Religious Music For Non-Believers

A 6 track ambient album (36m 23s) — released December 10th 2021 on Tresno Records

Religious Music For Non-Believers is Ldgu's fourth album: his first work, Rattigan Glumphoboo, was released on Queenspectra in 2013, followed by the second episode (2018) of the Sriti series published on his Tresno Records imprint, where he joins with tenor sax a typical djidoranensemble, in the streets of the city of Malang (djidoran is a peculiar variation of the better knownjaranan, the music usually played in East Java during trance rituals). The End of a Story, his most recent work, saw the light on Tresno at the end of 2020. Aside from Queenspectra and Tresno, more Ldgu music can be found on Artetetra, Syrphe and Insitu Recordings.

Conceived between long periods spent abroad in Indonesia (2013/14/15) and Morocco (2018) for ethnomusicologic purposes, Religious Music For Non-Believers is at the same time a eulogy for Pauline Oliveros' demise, a homage to the music of Tim Hecker and Earth, and finally a descent into timeless horizons, where Ldgu seeks epiphanies in the realm of sound-related truths. The music heard here is improvised and recorded live on a huge pipe organ over two very, very hot and humid evenings in the summer of 2017. The music here contained is nothing but raw excerpts from long improvisations.

"When I got the scholarship that allowed me to move to Central Java, I was coming from a period of my life in which I had tried to get rid of my ego in every possible way. Through music, through drugs, through sex, through poetry. Dismantling it, atomizing it, in order to re-collect the pieces over and over while looking at them through the microscopic lenses of experience. I was trying to find a deeper meaning in everyday life and the further I was sailing, the more I flaked off. My self was thus losing tiny particles, like cosmic debris, along the journey. After almost three years spent in Indonesia, I got back in Italy with a spiritual strength I was given by the teachings of the Javanese and of the Dayak: my ego, which had been scattered because of the blows dealt by that terribly harsh challenge I imposed on myself, found both renewed strength and unity. These came from infinite and disinterested love, from symbols and rituals, from nature, knowledge and music. At this point, one thing was clear to me: if I had comprehended how and where such learnings were rooted and if I finally felt like a tough oak, instead of a weak shrub, I had also understood the rootlessness of being a western young man in the 2000's. No matter how much I had studied Greek, Latin, philosophy, the history of Italian art, literature and poetry: I was just a product of neoliberalism, an embodied ghost constantly seeking for stronger emotions and singularities, trapped in what was nothing else but a deadly loop. Thus, as soon as I got back, it felt natural to me to look for a sacred instrument, like gamelan is for the Javanese and the Balinese. The choice fell on the pipe organ, which saw its diffusion in Central Italy (Lazio, Toscana, Umbria, Romagna, Marche) because of the Papal States. The first documents talking of pipe organs in Central Italy go back to the IX century. The Papal States ceased to exist when Italy finally got reunited for the first time in 1861 but this doesn't mean that those instruments, mostly hosted in churches, disappeared".

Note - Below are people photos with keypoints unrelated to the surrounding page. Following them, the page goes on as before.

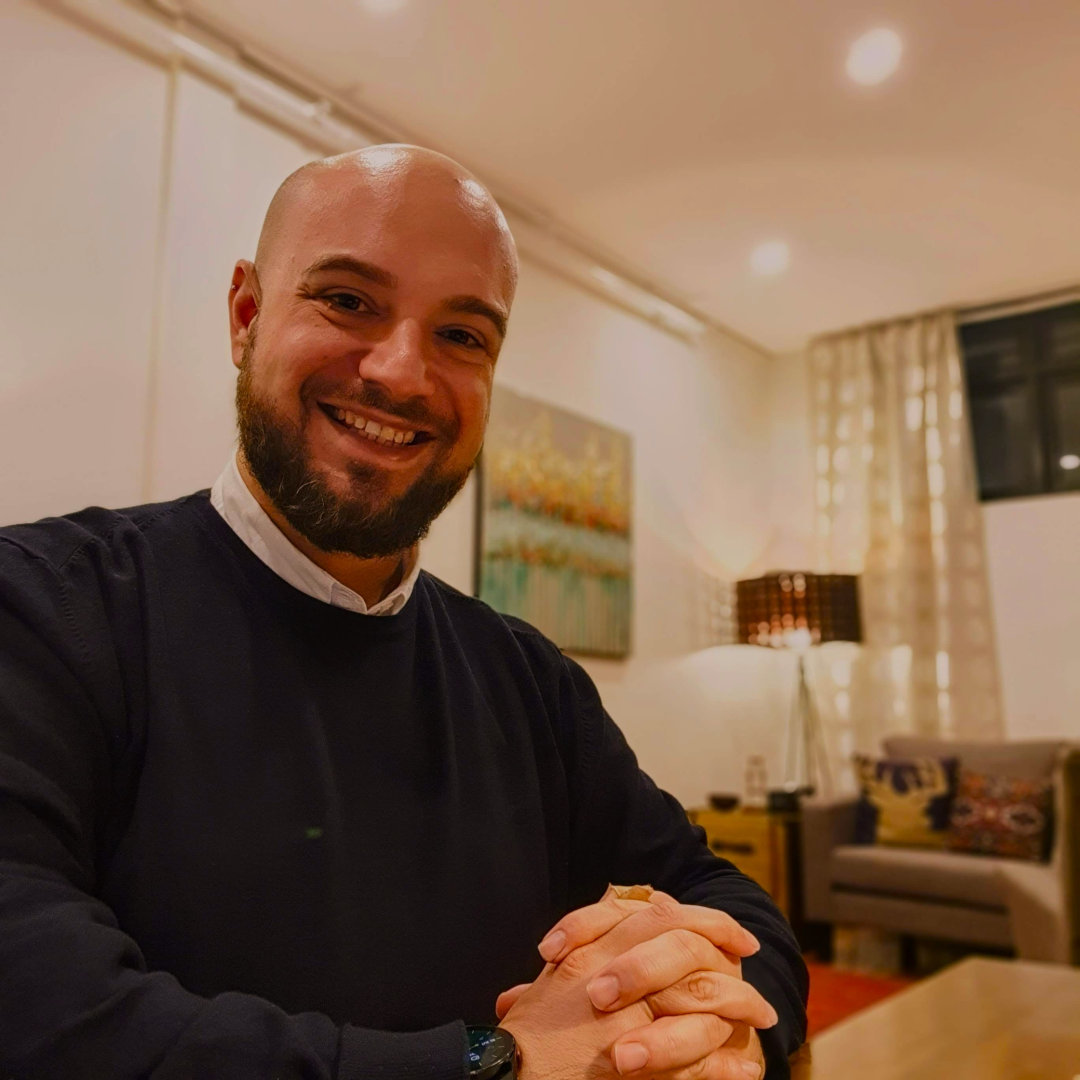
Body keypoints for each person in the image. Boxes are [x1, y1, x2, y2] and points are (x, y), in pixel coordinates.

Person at [0, 145, 807, 1079]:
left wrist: (722, 1021)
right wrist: (496, 1063)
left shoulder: (529, 680)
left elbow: (731, 906)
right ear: (247, 315)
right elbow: (41, 1011)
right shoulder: (43, 606)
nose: (401, 372)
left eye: (463, 335)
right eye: (347, 300)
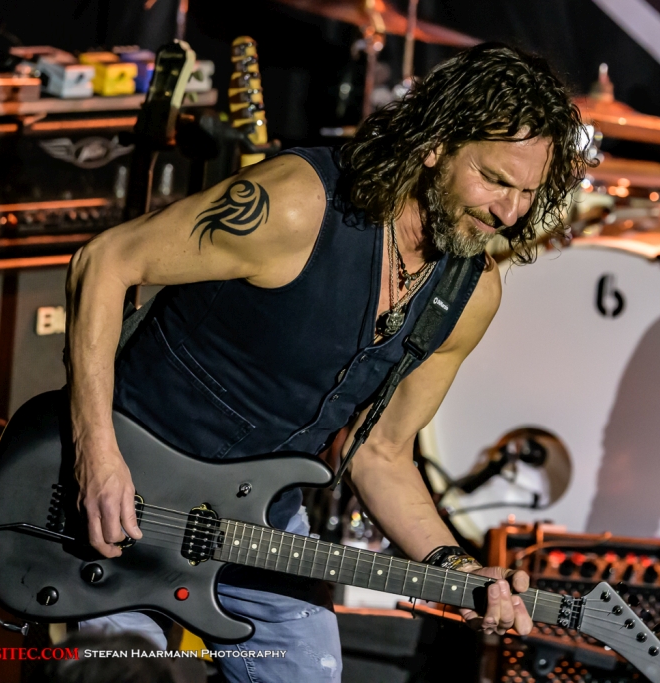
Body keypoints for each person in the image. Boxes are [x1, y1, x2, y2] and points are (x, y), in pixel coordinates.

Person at [65, 43, 584, 682]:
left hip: (259, 519)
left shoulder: (467, 294)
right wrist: (96, 455)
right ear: (436, 144)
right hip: (123, 487)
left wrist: (456, 569)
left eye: (528, 192)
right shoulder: (297, 207)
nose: (509, 212)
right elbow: (105, 262)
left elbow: (380, 453)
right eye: (495, 179)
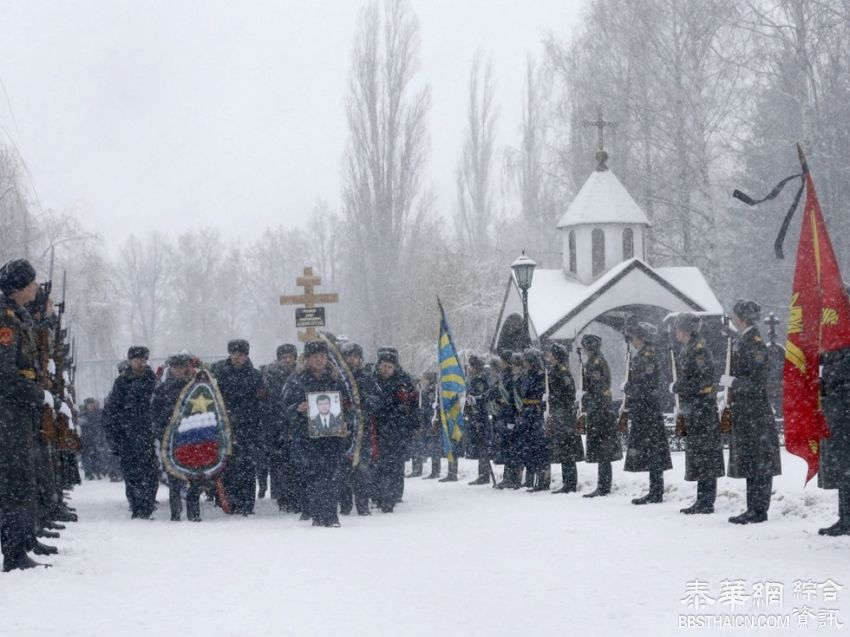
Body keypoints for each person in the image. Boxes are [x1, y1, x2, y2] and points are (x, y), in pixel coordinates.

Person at [0, 259, 52, 571]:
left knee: (21, 480)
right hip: (8, 415)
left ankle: (20, 545)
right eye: (31, 283)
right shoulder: (5, 320)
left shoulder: (16, 316)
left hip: (16, 413)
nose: (35, 287)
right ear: (19, 287)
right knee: (15, 483)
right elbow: (4, 375)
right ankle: (15, 553)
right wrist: (37, 394)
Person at [724, 300, 782, 524]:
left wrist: (734, 382)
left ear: (743, 317)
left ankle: (758, 510)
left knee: (759, 460)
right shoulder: (743, 340)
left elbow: (757, 383)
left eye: (735, 315)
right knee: (751, 459)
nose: (733, 319)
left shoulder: (754, 343)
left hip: (755, 410)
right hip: (746, 410)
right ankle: (753, 507)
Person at [283, 340, 348, 527]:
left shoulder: (336, 379)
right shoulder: (297, 380)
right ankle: (318, 515)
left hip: (332, 437)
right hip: (307, 438)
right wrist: (297, 408)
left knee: (332, 475)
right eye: (314, 356)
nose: (319, 360)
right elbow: (284, 407)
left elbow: (348, 405)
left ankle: (331, 516)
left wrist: (345, 422)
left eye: (322, 356)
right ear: (307, 359)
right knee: (313, 476)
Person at [671, 313, 725, 514]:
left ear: (684, 330)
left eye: (678, 328)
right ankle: (702, 500)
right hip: (695, 408)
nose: (676, 332)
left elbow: (702, 382)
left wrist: (679, 386)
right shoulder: (689, 349)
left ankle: (706, 501)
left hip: (702, 408)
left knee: (705, 455)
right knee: (699, 455)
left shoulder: (698, 350)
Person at [103, 345, 159, 519]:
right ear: (130, 361)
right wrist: (115, 436)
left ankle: (148, 504)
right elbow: (112, 411)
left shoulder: (152, 380)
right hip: (128, 436)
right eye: (137, 360)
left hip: (148, 435)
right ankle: (136, 505)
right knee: (131, 473)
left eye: (143, 360)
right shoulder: (122, 382)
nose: (140, 363)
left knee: (150, 473)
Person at [212, 339, 266, 516]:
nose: (237, 357)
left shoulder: (255, 375)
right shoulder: (219, 373)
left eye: (241, 354)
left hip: (248, 428)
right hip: (225, 427)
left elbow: (263, 401)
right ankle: (228, 502)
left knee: (247, 468)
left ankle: (246, 504)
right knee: (227, 466)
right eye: (234, 354)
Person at [622, 321, 672, 504]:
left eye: (634, 338)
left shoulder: (648, 357)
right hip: (644, 409)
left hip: (648, 408)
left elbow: (648, 386)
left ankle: (656, 491)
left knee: (653, 451)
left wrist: (630, 388)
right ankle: (654, 489)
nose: (632, 341)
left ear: (641, 338)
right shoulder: (642, 355)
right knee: (651, 451)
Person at [150, 353, 205, 522]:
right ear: (170, 368)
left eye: (182, 367)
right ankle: (176, 512)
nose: (179, 370)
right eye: (175, 367)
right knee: (173, 476)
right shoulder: (162, 388)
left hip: (192, 436)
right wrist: (161, 431)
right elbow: (155, 413)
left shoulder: (196, 388)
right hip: (171, 437)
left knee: (195, 476)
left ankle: (193, 511)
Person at [365, 348, 418, 511]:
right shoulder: (371, 381)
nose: (386, 369)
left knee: (395, 464)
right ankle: (377, 495)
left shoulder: (403, 381)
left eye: (389, 366)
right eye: (383, 366)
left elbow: (413, 404)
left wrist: (415, 424)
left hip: (397, 429)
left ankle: (393, 495)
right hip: (377, 429)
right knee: (377, 464)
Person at [580, 334, 622, 498]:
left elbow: (598, 388)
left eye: (585, 347)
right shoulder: (593, 362)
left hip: (600, 409)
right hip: (598, 408)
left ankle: (603, 486)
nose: (584, 351)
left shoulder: (596, 363)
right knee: (600, 450)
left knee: (603, 450)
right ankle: (602, 484)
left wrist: (586, 397)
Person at [262, 343, 299, 511]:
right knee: (279, 465)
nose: (287, 360)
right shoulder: (269, 376)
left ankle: (295, 498)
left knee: (296, 464)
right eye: (284, 357)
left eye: (290, 357)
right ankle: (283, 498)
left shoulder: (300, 374)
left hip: (296, 424)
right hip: (276, 425)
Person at [819, 343, 850, 536]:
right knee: (843, 468)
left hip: (845, 408)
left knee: (846, 466)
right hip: (839, 409)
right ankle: (845, 517)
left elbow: (844, 367)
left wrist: (826, 370)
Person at [544, 343, 583, 494]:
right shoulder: (555, 371)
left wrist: (552, 397)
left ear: (556, 356)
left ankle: (570, 483)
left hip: (564, 414)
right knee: (563, 449)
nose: (549, 356)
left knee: (567, 449)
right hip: (559, 413)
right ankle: (567, 481)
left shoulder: (561, 372)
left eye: (551, 354)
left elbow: (567, 394)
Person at [338, 342, 371, 516]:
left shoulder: (366, 377)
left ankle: (363, 504)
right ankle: (345, 504)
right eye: (348, 356)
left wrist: (362, 401)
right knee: (342, 469)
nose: (352, 360)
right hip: (342, 429)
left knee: (362, 470)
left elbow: (377, 400)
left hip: (362, 430)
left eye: (355, 356)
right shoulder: (337, 377)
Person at [518, 348, 549, 491]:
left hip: (536, 413)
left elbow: (540, 394)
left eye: (526, 361)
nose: (524, 364)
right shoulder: (525, 375)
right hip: (527, 412)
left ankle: (542, 480)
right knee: (528, 446)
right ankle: (530, 479)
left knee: (539, 447)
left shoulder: (541, 376)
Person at [465, 355, 492, 486]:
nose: (469, 368)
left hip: (482, 414)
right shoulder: (471, 379)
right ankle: (482, 473)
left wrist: (478, 398)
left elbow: (487, 395)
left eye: (471, 366)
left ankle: (484, 474)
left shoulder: (482, 379)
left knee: (483, 445)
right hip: (474, 414)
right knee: (480, 445)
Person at [79, 398, 107, 480]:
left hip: (96, 438)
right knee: (86, 457)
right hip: (86, 439)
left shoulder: (98, 413)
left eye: (92, 404)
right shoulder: (83, 414)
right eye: (89, 405)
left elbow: (101, 425)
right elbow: (81, 424)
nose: (91, 406)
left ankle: (97, 472)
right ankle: (89, 473)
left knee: (97, 456)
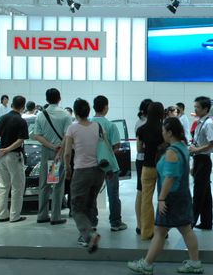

Many thanks go to Riccardo Marchionni (without his help this would have never happened) and especially to Don Antonino Valentino, with whom Riccardo hooked me up and who gave me the keys of the church: matter of fact leaving the entire complex and the gigantic organ at my complete disposal, without even knowing me.

Last but not least, infinite thanks go to Silvia and Andrea at Sagome, for their passion and both active and precious involvement have been fundamental in completing and releasing this work. Indeed, the tape version will only be available through their label.

The mastering is curated by Amir Shoat in his London studio. The hiss you can hear in some parts is the compressor pumping air in the organ. We've decided to leave things as natural as they sound/feel.

And so here we are with Religious Music For Non-Believers: an album that is a sonic quest, a therapy, a monolith of swirling frequencies and finally an attempt to find sense and oneness again, in an otherwise so-called hyperconnected world that most of the times just feels like a bunch of pieces approximately glued together.

If you have the habit of skipping through songs, this is definitely not the album for you.